Un jour dédié à la sereine effervescence rurale
Des poires, des poires...
S'exclamer Amro de bon matin après avoir passé une nuit chacun recroquevillé sur une partie de la voiture, lui sur ses malles remplies de débris électriques précieux à la place des sièges arrières, et le Blick sur les 2 sièges avant avec 2 grosses godasses en oreiller mais en ayant extrait de son dos les bouts de pédales et de tournevis qui le gênait afin de mieux dormir.
Car le duo Amro et Blick continua de valser ce jour.
Et à nouveau chaque kilomètre se savourait.

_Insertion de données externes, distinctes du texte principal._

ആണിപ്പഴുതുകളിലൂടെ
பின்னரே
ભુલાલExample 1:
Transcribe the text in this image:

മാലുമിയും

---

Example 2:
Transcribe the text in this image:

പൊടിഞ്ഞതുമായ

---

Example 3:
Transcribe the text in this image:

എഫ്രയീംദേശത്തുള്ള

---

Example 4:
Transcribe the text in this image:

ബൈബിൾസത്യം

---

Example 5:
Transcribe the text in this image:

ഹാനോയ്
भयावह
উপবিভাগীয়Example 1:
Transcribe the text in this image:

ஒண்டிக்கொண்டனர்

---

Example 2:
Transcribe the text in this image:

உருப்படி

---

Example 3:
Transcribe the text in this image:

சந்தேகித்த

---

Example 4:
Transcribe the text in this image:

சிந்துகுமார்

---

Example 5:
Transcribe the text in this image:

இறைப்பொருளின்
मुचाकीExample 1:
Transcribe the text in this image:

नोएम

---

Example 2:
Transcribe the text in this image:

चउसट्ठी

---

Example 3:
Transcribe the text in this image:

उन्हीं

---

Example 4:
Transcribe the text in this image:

Éclat sonore explosif, chute de rétroviseur, brutale perte de vitesse, portière qui s'ouvre soudainement, pneu sur usé à changer, et à chaque fois le rire d'Amro, Maman Mia qué comedia, qui tranche avec la dangerosité de la situation.

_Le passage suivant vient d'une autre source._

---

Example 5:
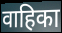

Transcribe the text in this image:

वाहिका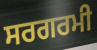
ਸਰਗਰਮੀ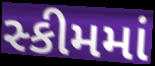
સ્કીમમાં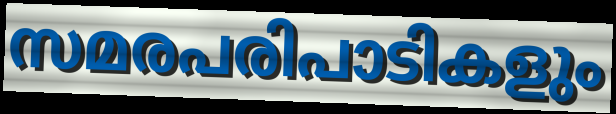
സമരപരിപാടികളുംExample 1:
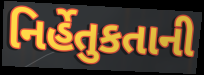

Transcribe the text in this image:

નિર્હેતુકતાની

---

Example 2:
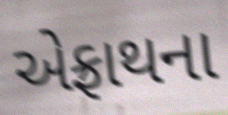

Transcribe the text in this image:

એફ્રાથના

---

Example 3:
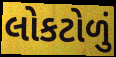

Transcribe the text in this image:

લોકટોળું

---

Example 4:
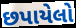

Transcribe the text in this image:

છપાયેલો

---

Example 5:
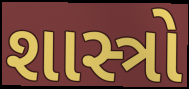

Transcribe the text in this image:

શાસ્ત્રો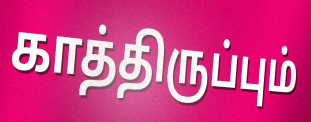
காத்திருப்பும்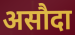
असौदा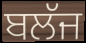
ਬਲੱਜ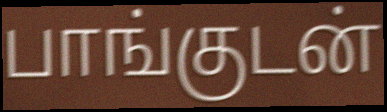
பாங்குடன்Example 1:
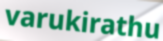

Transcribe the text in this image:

varukirathu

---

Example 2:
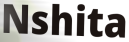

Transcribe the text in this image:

Nshita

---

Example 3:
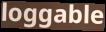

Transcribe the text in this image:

loggable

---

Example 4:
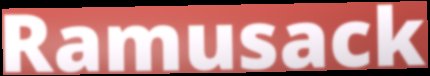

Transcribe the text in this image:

Ramusack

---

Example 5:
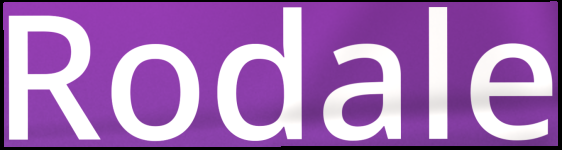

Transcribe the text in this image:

Rodale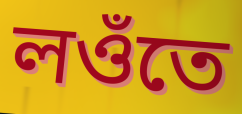
লওঁতেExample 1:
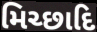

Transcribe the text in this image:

મિચ્છાદિ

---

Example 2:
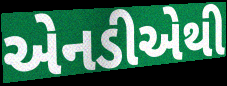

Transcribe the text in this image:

એનડીએથી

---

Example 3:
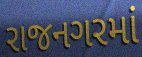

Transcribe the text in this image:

રાજનગરમાં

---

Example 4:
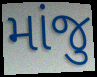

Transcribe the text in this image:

માંજુ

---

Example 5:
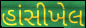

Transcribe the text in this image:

હાંસીખેલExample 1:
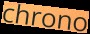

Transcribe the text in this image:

chrono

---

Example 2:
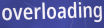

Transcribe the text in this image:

overloading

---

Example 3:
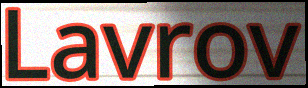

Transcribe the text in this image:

Lavrov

Nous formons un drôle de duo.
La grande gigue de Blick et lui tout petit, plié en 2, ponctuant ses interventions vocales par de longs Beuarrrk aux drapeaux, aux croix, aux statues, aux centres commerciaux.
Il m'emmène à Ararat. C'est à dire des cols, des monts arides, des camions à dêpasser, des sueurs à chaque son tinguelant.
Dès qu'il peut, il s'arrête.
Je lui ai demandé de me faire découvrir les villages. Du coup, il en profite pour vendre sa camelote.
Un village, c'est une longue piste bordée de maisons plus ouvmoins rafistolées. Nous entrons en rebond chaotique. Il bip bip biiiiip et se gare nulle part. Il ouvre son coffre, les portières et rafistole des bouts de fils électriques.
Blick lui il s'installe dessiner une vue qui en dit long.
Le coffre d'Amro est remplie de bidons d'huile transformés en contenant de trucs mécaniques.
Étonnamment, ces villages, que l'on pourrait croire cryogéniser dans le rien ou l'ennui, se mouvementent. Sans cesse une personne sort de nulle part pour aller autre part. Forcément, cela s'arrête et fouine dans le coffre. Où bien se rapproche curieux de mon carnet. Au début, le regard est toujours vindicateur, mais pas effrayant, juste un regard mural. Et puis soudain je bruits un bilibilick et là un grand sourire joyeux les fend. A la vue de mes dessins, de joie, l'on m'a même offert des fruits secs.
Il n'y a pas que Amro qui fait ce cirque. Étonnamment, d'autres véhicules surgissent, bip bipent et ouvrent leurs coffres et patientent... On vend des pastèques, des produits ménagers, des trucs et des choses. Et à chaque fois, de nulle part, surgit une personne qui regarde l'intérieur d'un coffre avant d'aller autre part.
Sur la route, j'ai quand même fait le portrait d'un apiculteur qui vit dans une roulotte à coté de ses ruches. Il y en a beaucoup le long de la route. Lui aussi a transformé son visage fermé en sourire enfantin.
Et après bien des frayeurs rigolotes, nous voici à Ararat où j'écris assis sur un banc face à d'autres bancs remplis de mamies qui chaque soir passent la soirée ensemble.
Une immense cimenterie domine la ville d'Ararat, une ville aux pistes aussi sablonneuse que celles des villages et aussi effervescente que leurs sérénités.